サッカー元日本代表の高原直泰が監督兼選手として立ち上げた沖縄SVが、14日に福岡県で行われた第41回九州各県リーグ決勝大会で優勝し、来季からの九州リーグ昇格を決めた。2015年12月のチーム設立から2シーズンでの九州リーグ昇格は異例の早さだが高原は「来年にはJFL、再来年にはJ3昇格を目標にしたい」と、さらなる高みを目指している。

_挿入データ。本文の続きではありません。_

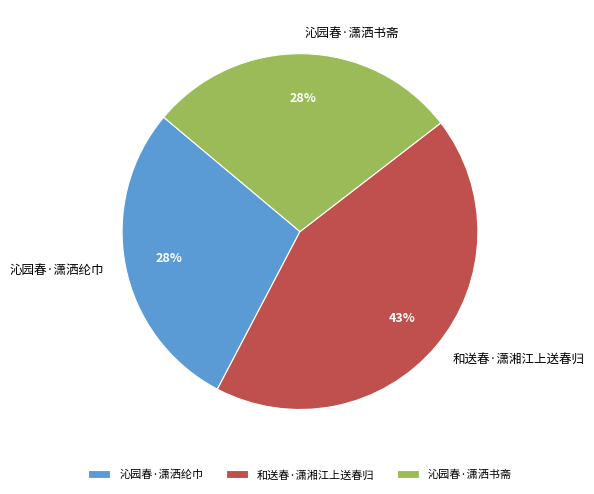

Which category has the biggest portion of the pie?

和送春·潇湘江上送春归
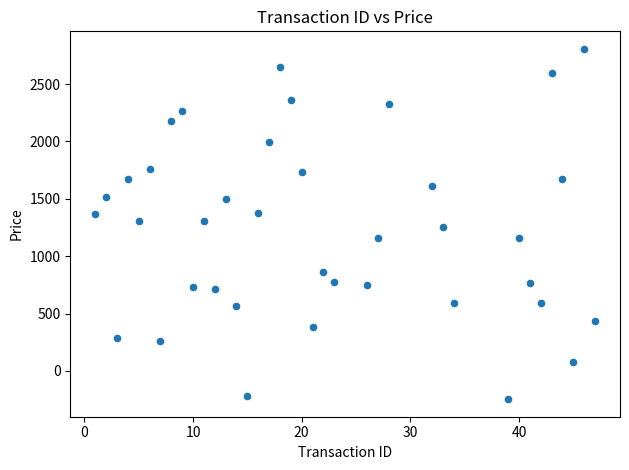

What is the range of X values (max minus min)?

46.0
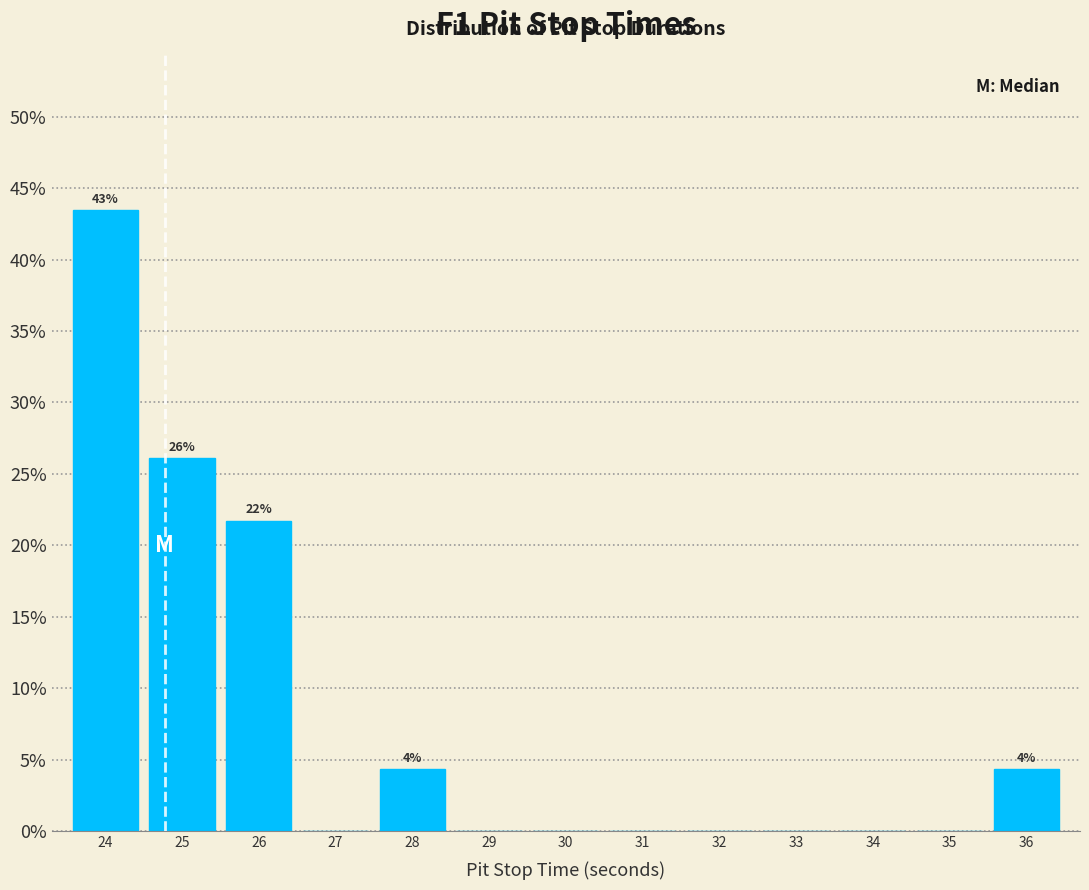

Which range on the x-axis has the tallest bar?

23.5 to 24.5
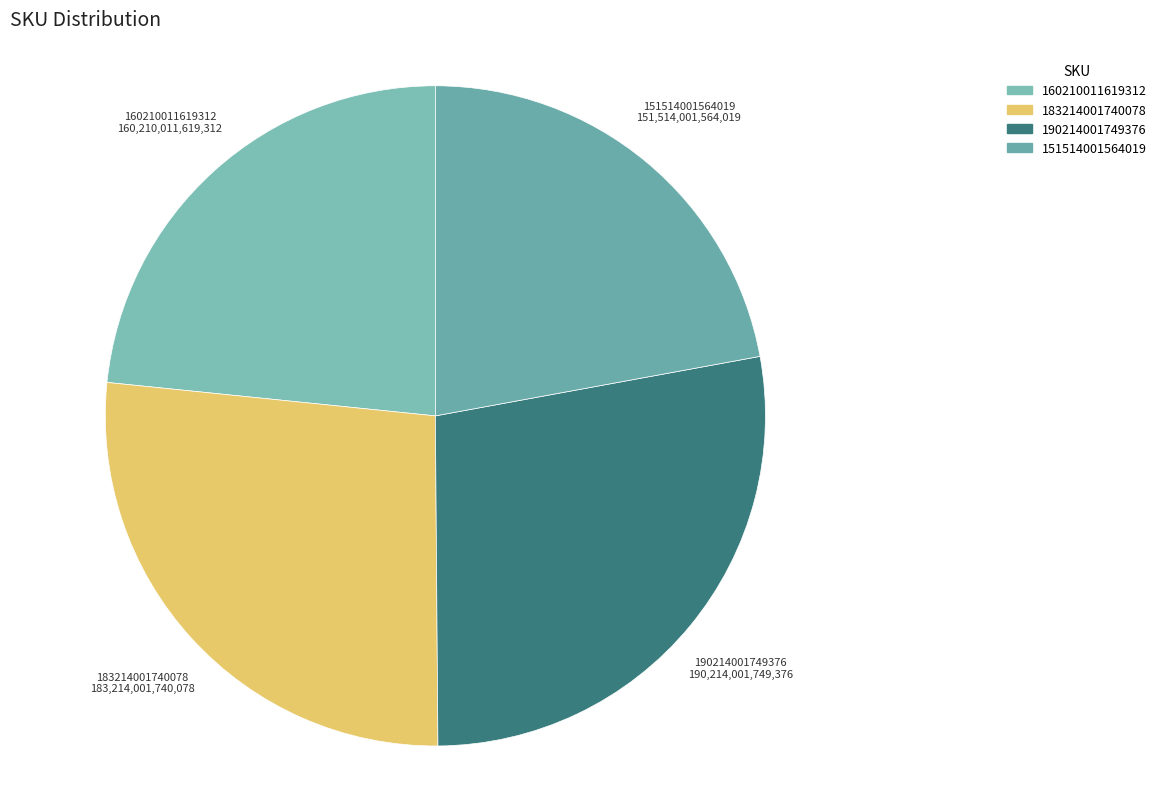

Which has a higher value, 190214001749376 or 183214001740078?

190214001749376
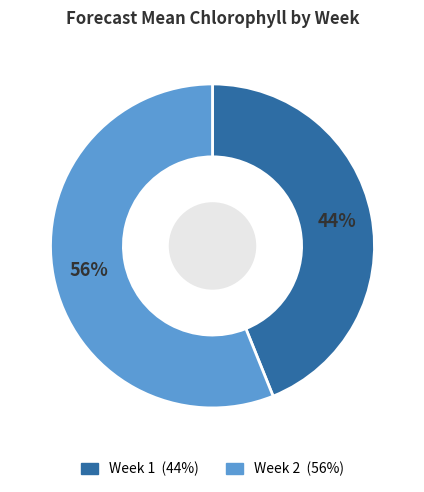

To the nearest percent, what portion does Week 2 represent?

56%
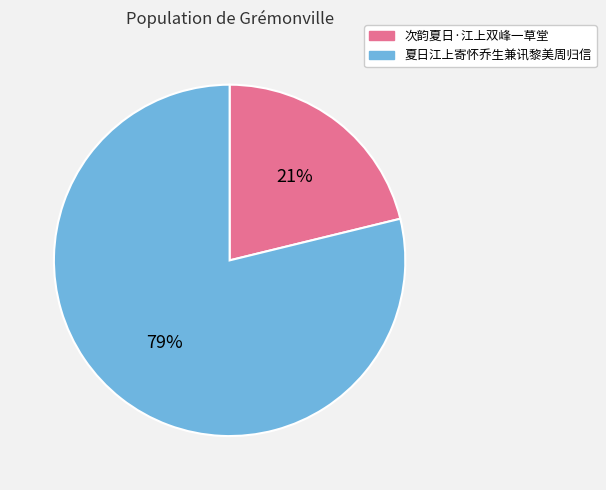

Does 夏日江上寄怀乔生兼讯黎美周归信 account for over 50% of the chart?

Yes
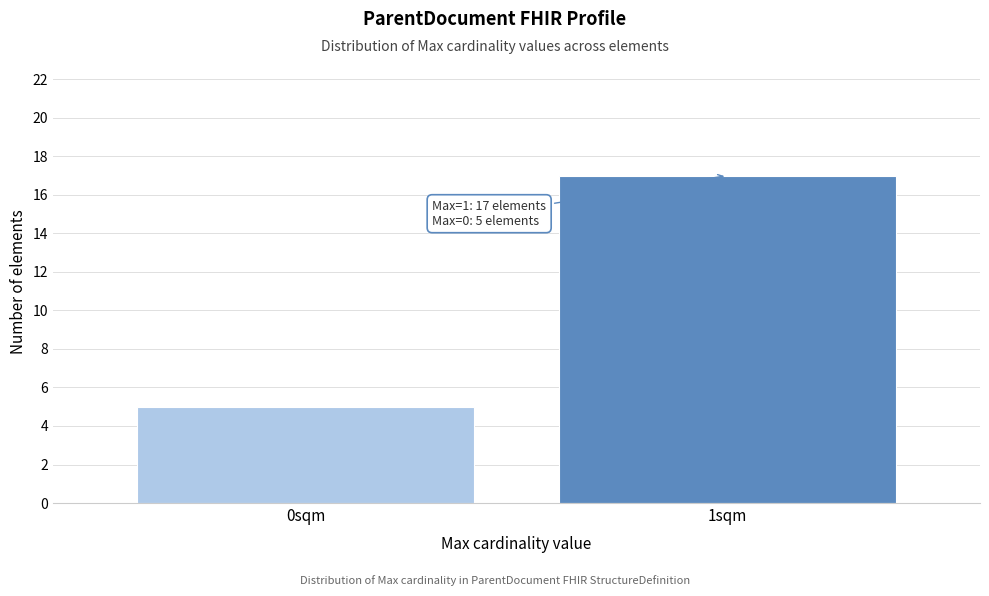

Reading left to right, extract all data points from this chart.

0sqm=5	1sqm=17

昇格決定後、初の全体練習となった18日、高原は厳しいまなざしで選手の動きを見ながら「考えろ」と、言い続けた。監督が指示しても試合を左右する局面では選手自身が次の行動を判断するしかない。「言われたことしかできない選手は試合には出られない。練習から、その次を考え続ければ試合で結果につながる」と力強く語る。
沖縄SVは16年は県社会人リーグ3部に加入し、9試合で123得点、失点1で全勝優勝した。17年は県サッカー協会の推薦による飛び級の1部でも8勝1敗と結果を残した。九州各県リーグ決勝大会の優勝で九州リーグ昇格を決めた。
高原は経験や人脈を生かして選手を発掘しつつ、J1~3の選手を獲得し続ける。チーム発足当初から所属する県出身の石川和磨は「プロ経験者の勝負に懸ける思いは勉強になる」と語る。高いプロ意識を持つ選手同士が競い合うことも、昇格の原動力の一つとなった。
目標とするJFL昇格には成績以外にも参加費や観客席のあるスタジアムの確保など、運営側への条件もある。代表取締役としてスポンサー探しにも奔走する高原は「選手が良い結果を出すためにもチームの組織づくりをしっかりしたい」と意気込む。「これからは沖縄代表として戦う。多くの人に知ってもらい、地域貢献そして発展につなげたい」と語る言葉に自然と力がこもった。